#### TRAVAIL DEMANDÉ
a: Indiquez si chacune des affirmations suivantes concorde avec l’extrait sur la présence chinoise dans l’océan Indien, en répondant par oui ou par non et en citant mot pour mot les termes décisifs. (i) Le port de Gwadar est financé à 85 % par la Chine. (ii) Au port de Chittagong, la Chine a modernisé la partie commerciale. (iii) En février 2009, Hu Jintao a annoncé la modernisation de l’aéroport international de l’Île Maurice.
b: D’après l’extrait sur la présence chinoise dans l’océan Indien, quel problème inquiète les Seychelles ?

Le pays est l’allié de longue date de la Chine en Asie du sud et est principalement cité en raison du port de Gwadar, financé à 85% par la Chine. Construit avec l’assistance chinoise, il est sans doute destiné à devenir la base la plus importante de la Marine chinoise -avec les installations pakistanaises d’Ormara- sur les côtes de l’Océan Indien.

Bangladesh

Dans ce pays, le port de Chittagong a subi d’importants travaux de modernisation de sa partie militaire par la Chine. Cette dernière gagne donc un accès pour ses propres navires.

Les Seychelles et l’Île Maurice

Ces deux pays ont récemment approfondi leurs relations avec l’Empire du milieu. En février 2009, Hu Jintao a annoncé , lors d’un voyage à l’Île Maurice , la création d’une « zone économique spéciale » pourvoyeuse d’emplois ainsi que l’ouverture d’un chantier de modernisation de l’aéroport international présent sur l’île. Pendant la même période il s’est également rendu aux Seychelles. L’archipel se dit inquiet de la montée de la piraterie à proximité de ses côtes et voit en la Chine l’aide nécessaire afin de résoudre ce problème majeur.

#### MATÉRIEL PRÉSENTÉ

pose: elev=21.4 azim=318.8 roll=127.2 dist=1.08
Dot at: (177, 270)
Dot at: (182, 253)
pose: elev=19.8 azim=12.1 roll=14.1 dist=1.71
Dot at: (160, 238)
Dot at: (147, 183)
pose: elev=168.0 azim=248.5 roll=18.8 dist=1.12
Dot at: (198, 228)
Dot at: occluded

...

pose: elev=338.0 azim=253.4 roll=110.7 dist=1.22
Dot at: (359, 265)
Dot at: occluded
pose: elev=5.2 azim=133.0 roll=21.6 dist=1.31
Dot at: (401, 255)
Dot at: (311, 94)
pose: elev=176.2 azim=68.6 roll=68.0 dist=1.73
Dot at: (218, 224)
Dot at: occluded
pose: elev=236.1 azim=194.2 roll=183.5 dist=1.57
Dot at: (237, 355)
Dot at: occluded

#### RÉPONSES COMPLÈTES
a:
(i) Oui : « financé à 85% par la Chine ».
(ii) Non : « d’importants travaux de modernisation de sa partie militaire par la Chine ».
(iii) Oui : « En février 2009, Hu Jintao a annoncé » et « l’ouverture d’un chantier de modernisation de l’aéroport international présent sur l’île ».

b: La montée de la piraterie à proximité de leurs côtes.